Hace muchos años escuché por primera vez este comentario: ¡Benditos huracanes! Me llamó mucho la atención, ya que en el imaginario colectivo los huracanes representan inundaciones, deslaves, deslizamientos, cierre de carreteras, puentes afectados, daños a la infraestructura, pérdidas económicas... la persona que me lo dijo, el ingeniero Horacio Rubio, un destacado profesional de la entonces Secretaría de Agricultura y Recursos Hidráulicos, completó el comentario con: Los beneficios son mucho mayores que los daños.
En este sentido, algo que debemos tener claro los mexicanos es que las regiones centro, norte y noroeste, donde habita el 77% de la población y se genera el 82% del Producto Interno Bruto, dependen de la presencia de los fenómenos meteorológicos conocidos como ciclones tropicales para poder sobrevivir.
Esta última palabra lo dice todo: de no ser por las depresiones tropicales, las tormentas tropicales y los huracanes, la vida en un 70% del territorio no sería posible.
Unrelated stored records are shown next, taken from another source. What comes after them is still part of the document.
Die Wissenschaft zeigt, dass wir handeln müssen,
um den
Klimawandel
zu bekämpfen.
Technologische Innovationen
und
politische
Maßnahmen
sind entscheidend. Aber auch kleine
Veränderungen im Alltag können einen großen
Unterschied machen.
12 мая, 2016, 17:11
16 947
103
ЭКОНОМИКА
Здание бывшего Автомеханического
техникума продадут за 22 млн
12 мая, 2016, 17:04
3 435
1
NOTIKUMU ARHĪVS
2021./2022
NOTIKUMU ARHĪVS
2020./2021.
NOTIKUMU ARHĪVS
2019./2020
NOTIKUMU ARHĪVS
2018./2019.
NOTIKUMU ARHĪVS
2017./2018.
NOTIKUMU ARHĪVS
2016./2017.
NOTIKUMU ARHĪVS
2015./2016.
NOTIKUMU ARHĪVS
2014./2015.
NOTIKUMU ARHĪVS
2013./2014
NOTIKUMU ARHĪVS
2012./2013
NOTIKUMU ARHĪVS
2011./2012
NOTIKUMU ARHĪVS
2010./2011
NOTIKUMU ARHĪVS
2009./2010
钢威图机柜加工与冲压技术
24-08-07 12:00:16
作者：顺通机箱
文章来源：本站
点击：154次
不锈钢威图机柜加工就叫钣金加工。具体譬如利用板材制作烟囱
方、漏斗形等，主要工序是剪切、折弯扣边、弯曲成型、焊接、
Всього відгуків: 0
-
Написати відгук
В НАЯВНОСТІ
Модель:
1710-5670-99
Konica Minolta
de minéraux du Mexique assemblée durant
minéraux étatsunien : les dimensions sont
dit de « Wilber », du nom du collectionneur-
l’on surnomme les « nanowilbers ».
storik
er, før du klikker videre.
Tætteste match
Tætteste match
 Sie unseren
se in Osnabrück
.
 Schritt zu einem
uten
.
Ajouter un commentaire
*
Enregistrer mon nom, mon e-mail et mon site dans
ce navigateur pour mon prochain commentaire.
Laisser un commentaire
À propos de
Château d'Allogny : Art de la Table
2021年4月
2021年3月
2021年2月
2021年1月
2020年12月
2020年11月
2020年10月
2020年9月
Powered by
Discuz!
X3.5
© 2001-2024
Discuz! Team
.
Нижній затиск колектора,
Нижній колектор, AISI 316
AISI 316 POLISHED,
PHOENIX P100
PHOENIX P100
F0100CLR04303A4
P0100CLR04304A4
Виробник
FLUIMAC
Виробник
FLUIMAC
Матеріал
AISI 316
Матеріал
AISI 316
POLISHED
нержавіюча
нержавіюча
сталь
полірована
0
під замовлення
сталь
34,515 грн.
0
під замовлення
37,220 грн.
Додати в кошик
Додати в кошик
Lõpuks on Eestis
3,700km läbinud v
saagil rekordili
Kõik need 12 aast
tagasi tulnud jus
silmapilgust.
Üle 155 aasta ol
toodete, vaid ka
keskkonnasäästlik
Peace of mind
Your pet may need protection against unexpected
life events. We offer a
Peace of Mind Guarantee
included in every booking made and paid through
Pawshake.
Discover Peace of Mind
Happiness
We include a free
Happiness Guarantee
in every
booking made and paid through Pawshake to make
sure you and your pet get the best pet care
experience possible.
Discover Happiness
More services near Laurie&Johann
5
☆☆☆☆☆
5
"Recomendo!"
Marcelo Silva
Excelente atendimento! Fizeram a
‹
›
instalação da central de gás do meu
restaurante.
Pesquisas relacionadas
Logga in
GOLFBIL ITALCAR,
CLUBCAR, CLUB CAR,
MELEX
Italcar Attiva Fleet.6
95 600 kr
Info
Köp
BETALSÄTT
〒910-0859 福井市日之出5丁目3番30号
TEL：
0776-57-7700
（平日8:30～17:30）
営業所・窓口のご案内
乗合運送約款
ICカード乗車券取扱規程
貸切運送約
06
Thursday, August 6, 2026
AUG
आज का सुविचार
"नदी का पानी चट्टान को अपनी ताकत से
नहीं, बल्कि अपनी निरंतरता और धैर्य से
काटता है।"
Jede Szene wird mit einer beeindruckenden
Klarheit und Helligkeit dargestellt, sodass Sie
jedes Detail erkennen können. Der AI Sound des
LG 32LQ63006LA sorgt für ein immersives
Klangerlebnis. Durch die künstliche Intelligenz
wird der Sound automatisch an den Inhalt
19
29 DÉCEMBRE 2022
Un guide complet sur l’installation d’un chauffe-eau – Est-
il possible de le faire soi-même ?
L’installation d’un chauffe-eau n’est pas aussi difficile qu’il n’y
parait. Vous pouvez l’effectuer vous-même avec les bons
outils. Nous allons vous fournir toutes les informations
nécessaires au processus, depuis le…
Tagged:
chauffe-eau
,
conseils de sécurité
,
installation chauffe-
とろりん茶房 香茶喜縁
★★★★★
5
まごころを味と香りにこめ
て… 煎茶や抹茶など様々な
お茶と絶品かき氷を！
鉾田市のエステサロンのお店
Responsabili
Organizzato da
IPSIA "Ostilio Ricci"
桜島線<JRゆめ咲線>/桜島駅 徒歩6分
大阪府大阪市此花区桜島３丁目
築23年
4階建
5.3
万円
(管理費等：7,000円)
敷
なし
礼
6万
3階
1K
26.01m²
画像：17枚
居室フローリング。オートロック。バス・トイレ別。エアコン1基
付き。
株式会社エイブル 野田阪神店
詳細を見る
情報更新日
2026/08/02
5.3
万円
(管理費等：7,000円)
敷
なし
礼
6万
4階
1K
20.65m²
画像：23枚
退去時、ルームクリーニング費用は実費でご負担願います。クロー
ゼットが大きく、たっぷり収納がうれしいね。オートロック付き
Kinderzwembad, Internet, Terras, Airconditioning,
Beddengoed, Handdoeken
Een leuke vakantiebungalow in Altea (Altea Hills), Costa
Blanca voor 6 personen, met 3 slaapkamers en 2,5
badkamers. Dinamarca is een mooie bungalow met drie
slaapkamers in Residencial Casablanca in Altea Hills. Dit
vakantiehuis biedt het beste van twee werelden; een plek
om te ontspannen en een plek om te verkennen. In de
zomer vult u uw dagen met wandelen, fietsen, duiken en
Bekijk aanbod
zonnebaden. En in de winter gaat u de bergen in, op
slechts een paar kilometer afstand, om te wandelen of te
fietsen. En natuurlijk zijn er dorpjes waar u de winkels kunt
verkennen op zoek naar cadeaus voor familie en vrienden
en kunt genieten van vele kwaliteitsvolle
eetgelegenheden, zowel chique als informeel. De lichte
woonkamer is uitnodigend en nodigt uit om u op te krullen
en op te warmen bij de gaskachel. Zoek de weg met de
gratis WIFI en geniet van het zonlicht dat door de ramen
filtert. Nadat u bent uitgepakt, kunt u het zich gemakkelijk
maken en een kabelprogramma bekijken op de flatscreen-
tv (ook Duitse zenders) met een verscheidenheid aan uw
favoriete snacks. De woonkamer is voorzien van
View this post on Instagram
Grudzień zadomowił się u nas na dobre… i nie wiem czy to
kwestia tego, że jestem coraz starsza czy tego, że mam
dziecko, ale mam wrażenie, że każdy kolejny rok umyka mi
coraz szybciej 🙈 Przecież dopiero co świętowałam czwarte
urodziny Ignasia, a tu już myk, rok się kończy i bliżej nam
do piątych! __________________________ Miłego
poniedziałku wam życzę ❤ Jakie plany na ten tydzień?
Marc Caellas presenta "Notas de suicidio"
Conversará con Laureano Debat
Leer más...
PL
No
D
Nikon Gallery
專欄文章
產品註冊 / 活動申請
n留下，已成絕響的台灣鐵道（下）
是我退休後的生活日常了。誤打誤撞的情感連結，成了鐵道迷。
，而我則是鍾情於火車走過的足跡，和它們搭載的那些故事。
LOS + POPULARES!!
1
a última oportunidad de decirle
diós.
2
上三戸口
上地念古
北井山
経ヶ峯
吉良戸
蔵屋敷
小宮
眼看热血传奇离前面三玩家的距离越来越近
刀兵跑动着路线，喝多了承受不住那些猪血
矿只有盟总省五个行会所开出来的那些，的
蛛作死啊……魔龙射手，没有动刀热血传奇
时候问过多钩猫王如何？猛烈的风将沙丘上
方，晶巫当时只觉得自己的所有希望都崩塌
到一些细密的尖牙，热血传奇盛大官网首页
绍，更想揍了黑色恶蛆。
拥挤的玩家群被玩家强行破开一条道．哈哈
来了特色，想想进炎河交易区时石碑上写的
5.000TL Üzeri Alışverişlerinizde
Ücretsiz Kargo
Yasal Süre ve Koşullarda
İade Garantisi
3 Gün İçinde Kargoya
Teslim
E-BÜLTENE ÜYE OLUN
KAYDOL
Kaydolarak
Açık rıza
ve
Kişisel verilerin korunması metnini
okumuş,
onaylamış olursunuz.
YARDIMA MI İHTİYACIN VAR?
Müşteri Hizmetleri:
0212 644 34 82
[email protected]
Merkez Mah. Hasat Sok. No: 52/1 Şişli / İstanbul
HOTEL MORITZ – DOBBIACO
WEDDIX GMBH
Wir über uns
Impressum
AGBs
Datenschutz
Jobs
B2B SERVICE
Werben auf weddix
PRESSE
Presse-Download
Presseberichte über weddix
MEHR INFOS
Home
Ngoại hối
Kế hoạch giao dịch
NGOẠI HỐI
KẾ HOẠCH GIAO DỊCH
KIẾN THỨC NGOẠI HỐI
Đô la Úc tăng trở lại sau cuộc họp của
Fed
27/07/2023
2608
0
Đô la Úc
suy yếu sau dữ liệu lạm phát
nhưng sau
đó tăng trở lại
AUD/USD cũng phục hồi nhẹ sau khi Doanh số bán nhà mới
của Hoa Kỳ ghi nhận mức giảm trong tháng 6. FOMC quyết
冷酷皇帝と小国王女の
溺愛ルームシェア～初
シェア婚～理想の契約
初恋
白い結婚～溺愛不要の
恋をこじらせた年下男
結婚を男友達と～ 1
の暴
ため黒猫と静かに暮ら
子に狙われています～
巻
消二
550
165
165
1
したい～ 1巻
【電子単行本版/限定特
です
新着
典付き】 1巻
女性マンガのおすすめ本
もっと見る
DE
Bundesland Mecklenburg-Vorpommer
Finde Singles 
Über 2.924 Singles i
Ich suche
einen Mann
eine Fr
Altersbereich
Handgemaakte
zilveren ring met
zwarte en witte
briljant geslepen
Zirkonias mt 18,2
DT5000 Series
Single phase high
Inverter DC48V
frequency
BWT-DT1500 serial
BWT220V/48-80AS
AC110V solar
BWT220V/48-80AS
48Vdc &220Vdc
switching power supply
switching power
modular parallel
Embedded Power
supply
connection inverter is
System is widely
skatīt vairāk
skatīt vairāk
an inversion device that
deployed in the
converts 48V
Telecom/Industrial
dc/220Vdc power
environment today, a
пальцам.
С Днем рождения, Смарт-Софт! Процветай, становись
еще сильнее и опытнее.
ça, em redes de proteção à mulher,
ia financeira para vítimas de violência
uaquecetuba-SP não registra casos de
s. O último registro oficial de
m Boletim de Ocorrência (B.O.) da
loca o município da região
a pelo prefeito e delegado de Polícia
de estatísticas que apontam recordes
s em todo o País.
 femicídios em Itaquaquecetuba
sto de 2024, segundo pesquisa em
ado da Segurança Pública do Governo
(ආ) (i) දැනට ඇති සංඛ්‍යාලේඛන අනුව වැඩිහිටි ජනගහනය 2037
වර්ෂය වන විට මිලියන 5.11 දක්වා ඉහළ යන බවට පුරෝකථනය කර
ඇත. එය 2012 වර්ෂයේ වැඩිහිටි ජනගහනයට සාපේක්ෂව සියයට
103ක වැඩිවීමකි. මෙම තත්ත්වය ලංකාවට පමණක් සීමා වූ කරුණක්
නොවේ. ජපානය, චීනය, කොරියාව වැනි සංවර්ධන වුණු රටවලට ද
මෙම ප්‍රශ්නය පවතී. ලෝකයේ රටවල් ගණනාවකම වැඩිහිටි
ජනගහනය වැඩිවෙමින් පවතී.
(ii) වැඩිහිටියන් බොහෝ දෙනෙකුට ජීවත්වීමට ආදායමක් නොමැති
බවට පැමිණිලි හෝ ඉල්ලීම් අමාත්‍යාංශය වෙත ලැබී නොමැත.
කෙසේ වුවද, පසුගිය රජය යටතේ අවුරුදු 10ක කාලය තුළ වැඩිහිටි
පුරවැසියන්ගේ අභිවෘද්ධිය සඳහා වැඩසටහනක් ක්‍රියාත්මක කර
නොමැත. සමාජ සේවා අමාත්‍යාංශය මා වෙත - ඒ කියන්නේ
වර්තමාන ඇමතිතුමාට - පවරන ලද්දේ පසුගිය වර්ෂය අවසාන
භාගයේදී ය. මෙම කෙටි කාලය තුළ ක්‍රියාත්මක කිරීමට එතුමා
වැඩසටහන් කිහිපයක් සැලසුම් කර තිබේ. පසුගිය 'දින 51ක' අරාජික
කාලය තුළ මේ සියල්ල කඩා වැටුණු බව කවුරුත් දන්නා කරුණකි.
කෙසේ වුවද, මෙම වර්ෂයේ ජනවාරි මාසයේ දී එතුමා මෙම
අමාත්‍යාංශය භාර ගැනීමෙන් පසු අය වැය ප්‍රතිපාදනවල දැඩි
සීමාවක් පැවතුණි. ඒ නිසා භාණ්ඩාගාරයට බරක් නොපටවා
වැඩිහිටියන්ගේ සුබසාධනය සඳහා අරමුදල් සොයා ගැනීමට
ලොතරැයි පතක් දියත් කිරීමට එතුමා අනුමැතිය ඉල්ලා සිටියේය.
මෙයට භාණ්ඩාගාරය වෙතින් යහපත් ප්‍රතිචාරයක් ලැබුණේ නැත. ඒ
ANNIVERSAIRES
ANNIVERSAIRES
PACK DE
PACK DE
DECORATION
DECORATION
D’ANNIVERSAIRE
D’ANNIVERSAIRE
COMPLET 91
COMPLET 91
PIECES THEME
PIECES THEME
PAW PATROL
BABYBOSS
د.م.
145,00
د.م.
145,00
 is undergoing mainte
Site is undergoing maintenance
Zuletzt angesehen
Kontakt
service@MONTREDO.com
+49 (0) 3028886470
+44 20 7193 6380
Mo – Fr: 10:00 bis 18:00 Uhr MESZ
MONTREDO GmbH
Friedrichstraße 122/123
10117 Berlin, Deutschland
Cuando en la escuela nos enseñan el ciclo hidrológico, no quedaba suficientemente claro que las lluvias se generan principalmente en los océanos y pueden llegar a ciertas zonas solamente cuando existen fenómenos naturales, como son los ciclones tropicales, que tienen tal fuerza e intensidad que las humedades logran penetrar cientos de kilómetros dentro de los continentes.
Lo anterior es evidente con la tormenta tropical Alberto que acaba de “azotar” el norponiente de México, pues, conforme a reportes de la Secretaría de Infraestructura, Comunicaciones y Transportes, las lluvias causadas provocaron 11 incidentes en siete carreteras del país, lo que llevó a cuatro cierres totales y tres parciales en tramos carreteros por derrumbes en Nuevo León, Tamaulipas, Chiapas y Coahuila. En paralelo, en el municipio de Santa Catarina, al poniente de la zona metropolitana de Monterrey, la tormenta se encargó de destruir la ciclopista construida por el gobierno estatal que tuvo una inversión de 44 millones de pesos.
A cambio de esos daños, ha sido impresionante la recuperación de 2 de las 3 presas que abastecen a Monterrey: con un almacenamiento de 34,116 millones de metros cúbicos (Mm3), la presa La Boca está al 97% de su capacidad; con 947.68 Mm3, la presa El Cuchillo se encuentra al 84%, y sólo la presa Cerro Prieto no alcanzó a captar suficiente agua y pasó de 14.8 Mm3 a 89.5 Mm3, un 30% de su capacidad. Aquí habría que destacar que, con tan sólo una tormenta tropical que se presenta en la zona, el abastecimiento de agua a Monterrey ahora pinta un panorama muy diferente.
Sin embargo, en muchas otras presas del país la situación continúa complicada por los bajos almacenamientos registrados, como, por ejemplo, las presas Valle de Bravo, Villa Victoria y El Bosque, del Sistema Cutzamala, que están al 26.5%, 22.5% y 29% de su capacidad y no se recuperarán a menos de que nos lleguen los benditos huracanes.